Record extracts:

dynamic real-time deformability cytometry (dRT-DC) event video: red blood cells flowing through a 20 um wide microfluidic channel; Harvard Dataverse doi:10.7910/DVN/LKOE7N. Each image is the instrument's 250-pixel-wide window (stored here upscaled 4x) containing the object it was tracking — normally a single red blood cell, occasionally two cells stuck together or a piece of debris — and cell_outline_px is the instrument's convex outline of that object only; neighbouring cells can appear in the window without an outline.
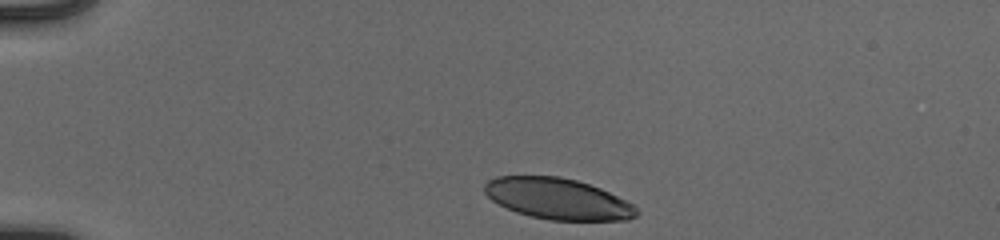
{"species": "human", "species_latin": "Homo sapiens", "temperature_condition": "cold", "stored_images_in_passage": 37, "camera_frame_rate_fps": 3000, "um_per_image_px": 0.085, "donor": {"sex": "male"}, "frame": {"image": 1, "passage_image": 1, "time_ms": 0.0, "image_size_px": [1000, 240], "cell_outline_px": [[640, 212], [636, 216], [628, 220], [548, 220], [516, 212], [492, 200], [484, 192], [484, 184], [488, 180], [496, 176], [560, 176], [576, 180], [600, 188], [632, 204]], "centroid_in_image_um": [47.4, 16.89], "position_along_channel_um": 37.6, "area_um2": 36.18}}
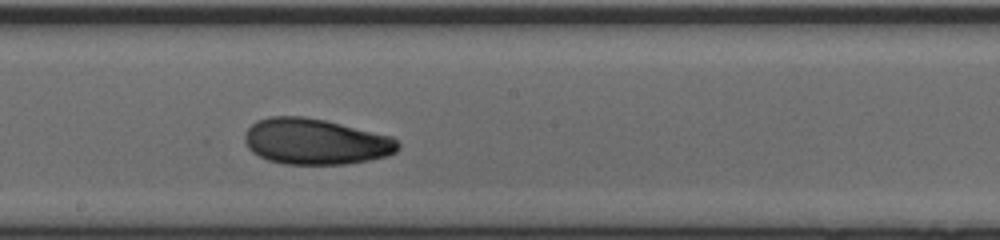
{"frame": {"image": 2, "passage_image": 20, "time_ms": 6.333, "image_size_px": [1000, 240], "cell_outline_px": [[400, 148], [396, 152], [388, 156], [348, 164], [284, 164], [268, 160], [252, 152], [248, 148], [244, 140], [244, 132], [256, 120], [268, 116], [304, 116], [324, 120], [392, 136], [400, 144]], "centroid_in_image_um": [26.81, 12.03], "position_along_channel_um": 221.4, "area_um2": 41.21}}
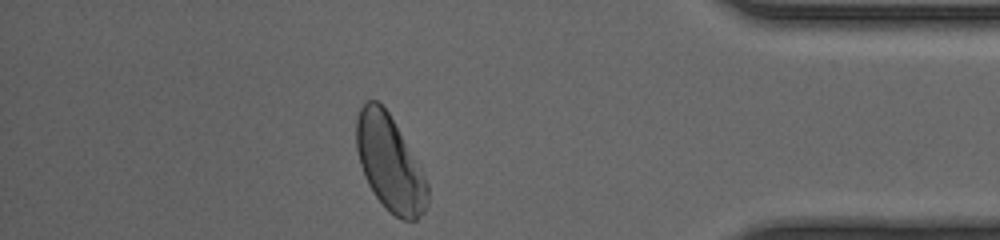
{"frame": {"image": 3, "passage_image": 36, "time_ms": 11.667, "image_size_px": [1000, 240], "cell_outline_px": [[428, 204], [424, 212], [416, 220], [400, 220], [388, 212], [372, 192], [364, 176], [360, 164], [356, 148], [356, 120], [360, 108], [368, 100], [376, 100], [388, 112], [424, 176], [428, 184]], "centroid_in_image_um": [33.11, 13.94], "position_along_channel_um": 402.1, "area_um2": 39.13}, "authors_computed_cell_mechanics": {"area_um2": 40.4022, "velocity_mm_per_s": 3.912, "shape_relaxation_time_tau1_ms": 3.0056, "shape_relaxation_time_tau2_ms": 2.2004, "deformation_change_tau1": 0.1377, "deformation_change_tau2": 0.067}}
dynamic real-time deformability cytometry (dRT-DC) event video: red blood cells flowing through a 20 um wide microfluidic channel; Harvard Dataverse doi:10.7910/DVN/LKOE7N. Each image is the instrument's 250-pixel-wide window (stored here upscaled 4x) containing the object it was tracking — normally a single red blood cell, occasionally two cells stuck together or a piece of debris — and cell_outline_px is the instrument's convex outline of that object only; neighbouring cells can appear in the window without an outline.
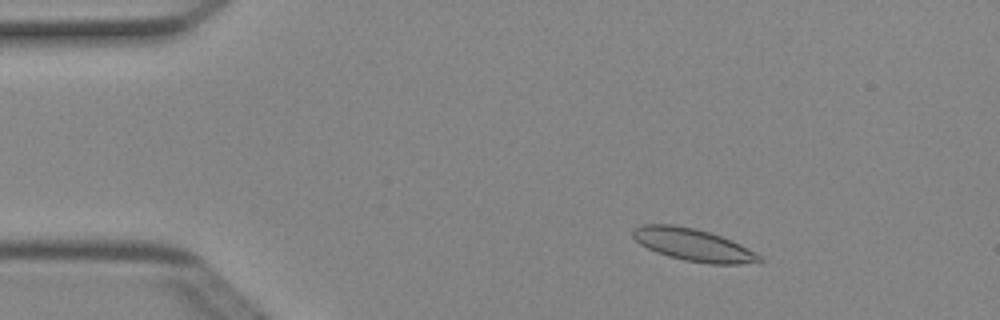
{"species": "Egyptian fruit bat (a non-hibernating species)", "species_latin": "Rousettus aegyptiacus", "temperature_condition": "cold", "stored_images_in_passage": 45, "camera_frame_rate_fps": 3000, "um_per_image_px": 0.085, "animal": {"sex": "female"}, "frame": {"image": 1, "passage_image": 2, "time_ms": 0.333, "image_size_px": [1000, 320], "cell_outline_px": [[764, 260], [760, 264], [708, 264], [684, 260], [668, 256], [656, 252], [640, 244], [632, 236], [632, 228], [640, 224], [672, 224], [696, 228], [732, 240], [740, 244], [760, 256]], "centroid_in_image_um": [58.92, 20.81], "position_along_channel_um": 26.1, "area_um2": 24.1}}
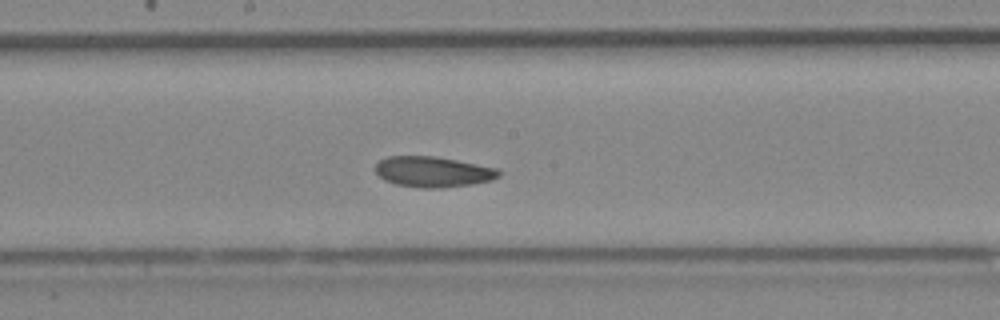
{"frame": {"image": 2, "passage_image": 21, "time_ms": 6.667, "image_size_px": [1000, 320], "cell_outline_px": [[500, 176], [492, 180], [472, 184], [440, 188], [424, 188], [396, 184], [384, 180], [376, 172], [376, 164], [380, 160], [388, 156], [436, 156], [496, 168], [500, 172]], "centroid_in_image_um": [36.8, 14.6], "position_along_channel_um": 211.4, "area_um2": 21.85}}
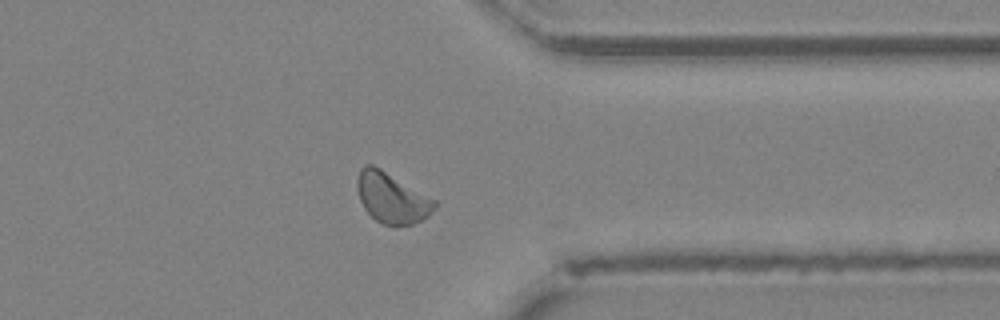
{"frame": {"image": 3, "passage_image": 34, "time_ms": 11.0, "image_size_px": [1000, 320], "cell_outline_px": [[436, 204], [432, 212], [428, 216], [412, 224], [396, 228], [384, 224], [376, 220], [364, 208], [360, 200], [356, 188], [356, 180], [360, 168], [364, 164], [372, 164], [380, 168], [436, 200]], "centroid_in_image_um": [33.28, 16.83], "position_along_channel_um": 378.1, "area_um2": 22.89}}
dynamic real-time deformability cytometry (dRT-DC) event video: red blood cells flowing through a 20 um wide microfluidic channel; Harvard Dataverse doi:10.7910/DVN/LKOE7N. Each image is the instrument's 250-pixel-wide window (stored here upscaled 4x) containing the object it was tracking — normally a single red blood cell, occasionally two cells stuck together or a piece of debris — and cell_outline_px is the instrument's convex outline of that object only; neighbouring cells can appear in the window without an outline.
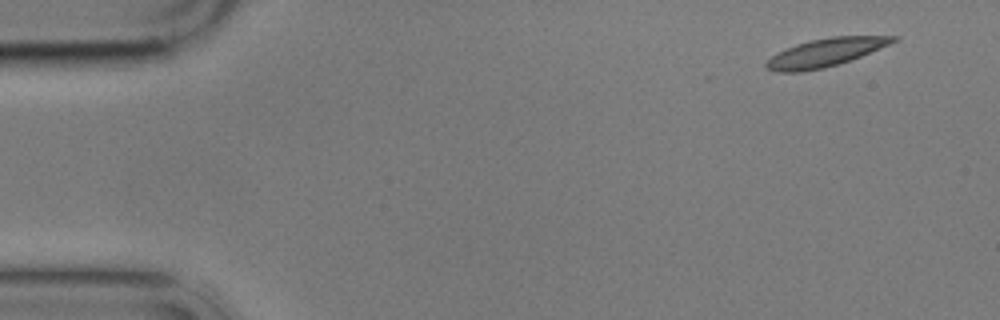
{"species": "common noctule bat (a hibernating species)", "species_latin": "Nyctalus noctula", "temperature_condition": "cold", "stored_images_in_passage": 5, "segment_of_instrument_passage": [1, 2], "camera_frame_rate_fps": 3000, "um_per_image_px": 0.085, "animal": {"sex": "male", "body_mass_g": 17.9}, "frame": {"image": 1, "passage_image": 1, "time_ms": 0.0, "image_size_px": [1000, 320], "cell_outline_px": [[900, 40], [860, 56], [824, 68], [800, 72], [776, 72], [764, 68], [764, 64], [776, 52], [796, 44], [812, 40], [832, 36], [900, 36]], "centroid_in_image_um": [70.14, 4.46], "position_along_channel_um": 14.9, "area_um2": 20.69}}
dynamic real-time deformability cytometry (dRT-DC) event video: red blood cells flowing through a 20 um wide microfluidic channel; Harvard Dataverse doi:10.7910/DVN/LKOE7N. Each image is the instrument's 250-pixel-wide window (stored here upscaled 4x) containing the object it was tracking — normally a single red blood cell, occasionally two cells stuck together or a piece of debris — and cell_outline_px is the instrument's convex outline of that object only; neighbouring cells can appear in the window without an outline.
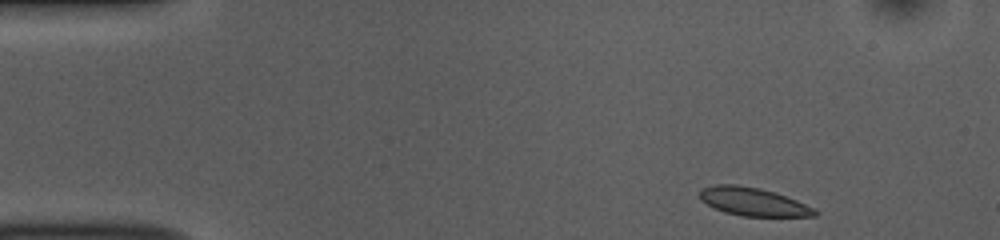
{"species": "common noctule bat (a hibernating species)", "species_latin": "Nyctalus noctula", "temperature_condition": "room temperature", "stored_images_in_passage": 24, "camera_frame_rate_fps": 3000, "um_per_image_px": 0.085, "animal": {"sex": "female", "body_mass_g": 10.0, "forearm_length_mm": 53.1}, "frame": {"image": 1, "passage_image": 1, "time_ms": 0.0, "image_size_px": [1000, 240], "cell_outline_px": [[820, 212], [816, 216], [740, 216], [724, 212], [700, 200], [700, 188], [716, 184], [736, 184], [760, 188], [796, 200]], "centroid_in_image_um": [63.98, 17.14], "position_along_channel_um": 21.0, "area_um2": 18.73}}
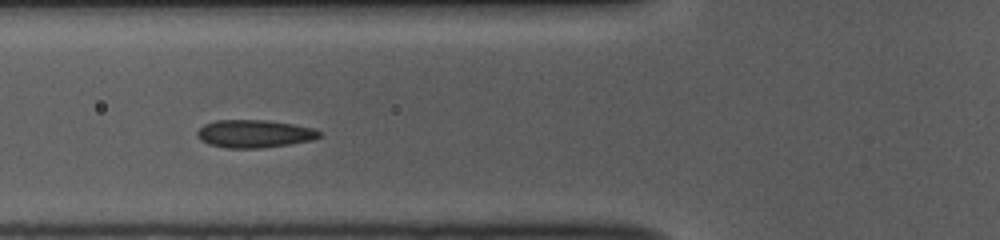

Short problem: Copy every line of the data word for word, omitting the images.

Solved exercise:
dynamic real-time deformability cytometry (dRT-DC) event video: red blood cells flowing through a 20 um wide microfluidic channel; Harvard Dataverse doi:10.7910/DVN/LKOE7N. Each image is the instrument's 250-pixel-wide window (stored here upscaled 4x) containing the object it was tracking — normally a single red blood cell, occasionally two cells stuck together or a piece of debris — and cell_outline_px is the instrument's convex outline of that object only; neighbouring cells can appear in the window without an outline.
{"species": "human", "species_latin": "Homo sapiens", "temperature_condition": "cold", "stored_images_in_passage": 37, "camera_frame_rate_fps": 3000, "um_per_image_px": 0.085, "donor": {"sex": "male"}, "frame": {"image": 1, "passage_image": 1, "time_ms": 0.0, "image_size_px": [1000, 240], "cell_outline_px": [[640, 212], [636, 216], [628, 220], [548, 220], [516, 212], [492, 200], [484, 192], [484, 184], [488, 180], [496, 176], [560, 176], [576, 180], [600, 188], [632, 204]], "centroid_in_image_um": [47.4, 16.89], "position_along_channel_um": 37.6, "area_um2": 36.18}}
{"frame": {"image": 2, "passage_image": 20, "time_ms": 6.333, "image_size_px": [1000, 240], "cell_outline_px": [[400, 148], [396, 152], [388, 156], [348, 164], [284, 164], [268, 160], [252, 152], [248, 148], [244, 140], [244, 132], [256, 120], [268, 116], [304, 116], [324, 120], [392, 136], [400, 144]], "centroid_in_image_um": [26.81, 12.03], "position_along_channel_um": 221.4, "area_um2": 41.21}}
{"frame": {"image": 3, "passage_image": 36, "time_ms": 11.667, "image_size_px": [1000, 240], "cell_outline_px": [[428, 204], [424, 212], [416, 220], [400, 220], [388, 212], [372, 192], [364, 176], [360, 164], [356, 148], [356, 120], [360, 108], [368, 100], [376, 100], [388, 112], [424, 176], [428, 184]], "centroid_in_image_um": [33.11, 13.94], "position_along_channel_um": 402.1, "area_um2": 39.13}, "authors_computed_cell_mechanics": {"area_um2": 40.4022, "velocity_mm_per_s": 3.912, "shape_relaxation_time_tau1_ms": 3.0056, "shape_relaxation_time_tau2_ms": 2.2004, "deformation_change_tau1": 0.1377, "deformation_change_tau2": 0.067}}
dynamic real-time deformability cytometry (dRT-DC) event video: red blood cells flowing through a 20 um wide microfluidic channel; Harvard Dataverse doi:10.7910/DVN/LKOE7N. Each image is the instrument's 250-pixel-wide window (stored here upscaled 4x) containing the object it was tracking — normally a single red blood cell, occasionally two cells stuck together or a piece of debris — and cell_outline_px is the instrument's convex outline of that object only; neighbouring cells can appear in the window without an outline.
{"species": "Egyptian fruit bat (a non-hibernating species)", "species_latin": "Rousettus aegyptiacus", "temperature_condition": "cold", "stored_images_in_passage": 45, "camera_frame_rate_fps": 3000, "um_per_image_px": 0.085, "animal": {"sex": "female"}, "frame": {"image": 1, "passage_image": 2, "time_ms": 0.333, "image_size_px": [1000, 320], "cell_outline_px": [[764, 260], [760, 264], [708, 264], [684, 260], [668, 256], [656, 252], [640, 244], [632, 236], [632, 228], [640, 224], [672, 224], [696, 228], [732, 240], [740, 244], [760, 256]], "centroid_in_image_um": [58.92, 20.81], "position_along_channel_um": 26.1, "area_um2": 24.1}}
{"frame": {"image": 2, "passage_image": 21, "time_ms": 6.667, "image_size_px": [1000, 320], "cell_outline_px": [[500, 176], [492, 180], [472, 184], [440, 188], [424, 188], [396, 184], [384, 180], [376, 172], [376, 164], [380, 160], [388, 156], [436, 156], [496, 168], [500, 172]], "centroid_in_image_um": [36.8, 14.6], "position_along_channel_um": 211.4, "area_um2": 21.85}}
{"frame": {"image": 3, "passage_image": 34, "time_ms": 11.0, "image_size_px": [1000, 320], "cell_outline_px": [[436, 204], [432, 212], [428, 216], [412, 224], [396, 228], [384, 224], [376, 220], [364, 208], [360, 200], [356, 188], [356, 180], [360, 168], [364, 164], [372, 164], [380, 168], [436, 200]], "centroid_in_image_um": [33.28, 16.83], "position_along_channel_um": 378.1, "area_um2": 22.89}}
dynamic real-time deformability cytometry (dRT-DC) event video: red blood cells flowing through a 20 um wide microfluidic channel; Harvard Dataverse doi:10.7910/DVN/LKOE7N. Each image is the instrument's 250-pixel-wide window (stored here upscaled 4x) containing the object it was tracking — normally a single red blood cell, occasionally two cells stuck together or a piece of debris — and cell_outline_px is the instrument's convex outline of that object only; neighbouring cells can appear in the window without an outline.
{"species": "common noctule bat (a hibernating species)", "species_latin": "Nyctalus noctula", "temperature_condition": "cold", "stored_images_in_passage": 5, "segment_of_instrument_passage": [1, 2], "camera_frame_rate_fps": 3000, "um_per_image_px": 0.085, "animal": {"sex": "male", "body_mass_g": 17.9}, "frame": {"image": 1, "passage_image": 1, "time_ms": 0.0, "image_size_px": [1000, 320], "cell_outline_px": [[900, 40], [860, 56], [824, 68], [800, 72], [776, 72], [764, 68], [764, 64], [776, 52], [796, 44], [812, 40], [832, 36], [900, 36]], "centroid_in_image_um": [70.14, 4.46], "position_along_channel_um": 14.9, "area_um2": 20.69}}
dynamic real-time deformability cytometry (dRT-DC) event video: red blood cells flowing through a 20 um wide microfluidic channel; Harvard Dataverse doi:10.7910/DVN/LKOE7N. Each image is the instrument's 250-pixel-wide window (stored here upscaled 4x) containing the object it was tracking — normally a single red blood cell, occasionally two cells stuck together or a piece of debris — and cell_outline_px is the instrument's convex outline of that object only; neighbouring cells can appear in the window without an outline.
{"species": "common noctule bat (a hibernating species)", "species_latin": "Nyctalus noctula", "temperature_condition": "room temperature", "stored_images_in_passage": 24, "camera_frame_rate_fps": 3000, "um_per_image_px": 0.085, "animal": {"sex": "female", "body_mass_g": 10.0, "forearm_length_mm": 53.1}, "frame": {"image": 1, "passage_image": 1, "time_ms": 0.0, "image_size_px": [1000, 240], "cell_outline_px": [[820, 212], [816, 216], [740, 216], [724, 212], [700, 200], [700, 188], [716, 184], [736, 184], [760, 188], [796, 200]], "centroid_in_image_um": [63.98, 17.14], "position_along_channel_um": 21.0, "area_um2": 18.73}}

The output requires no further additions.